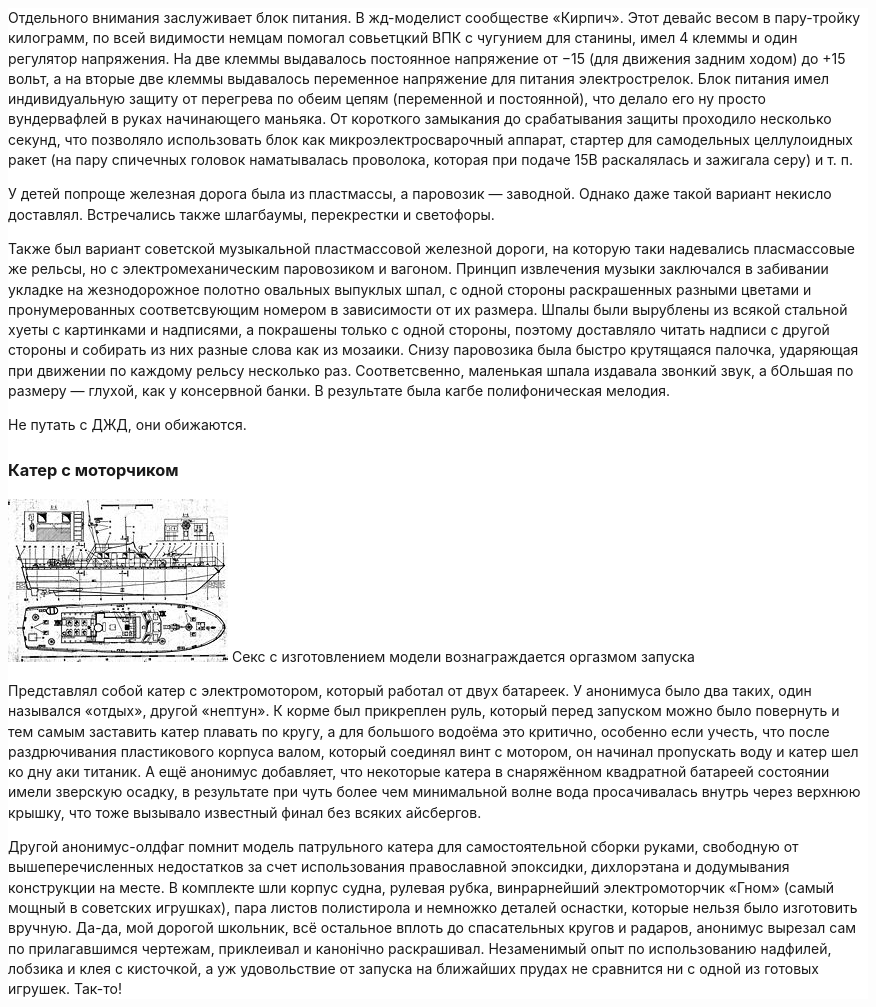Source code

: Отдельного внимания заслуживает блок питания. В жд-моделист сообществе «Кирпич». Этот девайс весом в пару-тройку килограмм, по всей видимости немцам помогал совьетцкий ВПК с чугунием для станины, имел 4 клеммы и один регулятор напряжения. На две клеммы выдавалось постоянное напряжение от −15 (для движения задним ходом) до +15 вольт, а на вторые две клеммы выдавалось переменное напряжение для питания электрострелок. Блок питания имел индивидуальную защиту от перегрева по обеим цепям (переменной и постоянной), что делало его ну просто вундервафлей в руках начинающего маньяка. От короткого замыкания до срабатывания защиты проходило несколько секунд, что позволяло использовать блок как микроэлектросварочный аппарат, стартер для самодельных целлулоидных ракет (на пару спичечных головок наматывалась проволока, которая при подаче 15В раскалялась и зажигала серу) и т. п.

У детей попроще железная дорога была из пластмассы, а паровозик — заводной. Однако даже такой вариант некисло доставлял. Встречались также шлагбаумы, перекрестки и светофоры.

Также был вариант советской музыкальной пластмассовой железной дороги, на которую таки надевались пласмассовые же рельсы, но с электромеханическим паровозиком и вагоном. Принцип извлечения музыки заключался в забивании укладке на жезнодорожное полотно овальных выпуклых шпал, с одной стороны раскрашенных разными цветами и пронумерованных соответсвующим номером в зависимости от их размера. Шпалы были вырублены из всякой стальной хуеты с картинками и надписями, а покрашены только с одной стороны, поэтому доставляло читать надписи с другой стороны и собирать из них разные слова как из мозаики. Снизу паровозика была быстро крутящаяся палочка, ударяющая при движении по каждому рельсу несколько раз. Соответсвенно, маленькая шпала издавала звонкий звук, а бОльшая по размеру — глухой, как у консервной банки. В результате была кагбе полифоническая мелодия.

Не путать с ДЖД, они обижаются.

### Катер с моторчиком

![](./images/220px-Patrol_kater.jpg)
Секс с изготовлением модели вознаграждается оргазмом запуска

Представлял собой катер с электромотором, который работал от двух батареек. У анонимуса было два таких, один назывался «отдых», другой «нептун». К корме был прикреплен руль, который перед запуском можно было повернуть и тем самым заставить катер плавать по кругу, а для большого водоёма это критично, особенно если учесть, что после раздрючивания пластикового корпуса валом, который соединял винт с мотором, он начинал пропускать воду и катер шел ко дну аки титаник. А ещё анонимус добавляет, что некоторые катера в снаряжённом квадратной батареей состоянии имели зверскую осадку, в результате при чуть более чем минимальной волне вода просачивалась внутрь через верхнюю крышку, что тоже вызывало известный финал без всяких айсбергов.

Другой анонимус-олдфаг помнит модель патрульного катера для самостоятельной сборки руками, свободную от вышеперечисленных недостатков за счет использования православной эпоксидки, дихлорэтана и додумывания конструкции на месте. В комплекте шли корпус судна, рулевая рубка, винрарнейший электромоторчик «Гном» (самый мощный в советских игрушках), пара листов полистирола и немножко деталей оснастки, которые нельзя было изготовить вручную. Да-да, мой дорогой школьник, всё остальное вплоть до спасательных кругов и радаров, анонимус вырезал сам по прилагавшимся чертежам, приклеивал и канонiчно раскрашивал. Незаменимый опыт по использованию надфилей, лобзика и клея с кисточкой, а уж удовольствие от запуска на ближайших прудах не сравнится ни с одной из готовых игрушек. Так-то!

§ **Task goal**
Report every line of the data above that contains the word "особенно", reproducing each such line in full.

§ **Expected answer**
Представлял собой катер с электромотором, который работал от двух батареек. У анонимуса было два таких, один назывался «отдых», другой «нептун». К корме был прикреплен руль, который перед запуском можно было повернуть и тем самым заставить катер плавать по кругу, а для большого водоёма это критично, особенно если учесть, что после раздрючивания пластикового корпуса валом, который соединял винт с мотором, он начинал пропускать воду и катер шел ко дну аки титаник. А ещё анонимус добавляет, что некоторые катера в снаряжённом квадратной батареей состоянии имели зверскую осадку, в результате при чуть более чем минимальной волне вода просачивалась внутрь через верхнюю крышку, что тоже вызывало известный финал без всяких айсбергов.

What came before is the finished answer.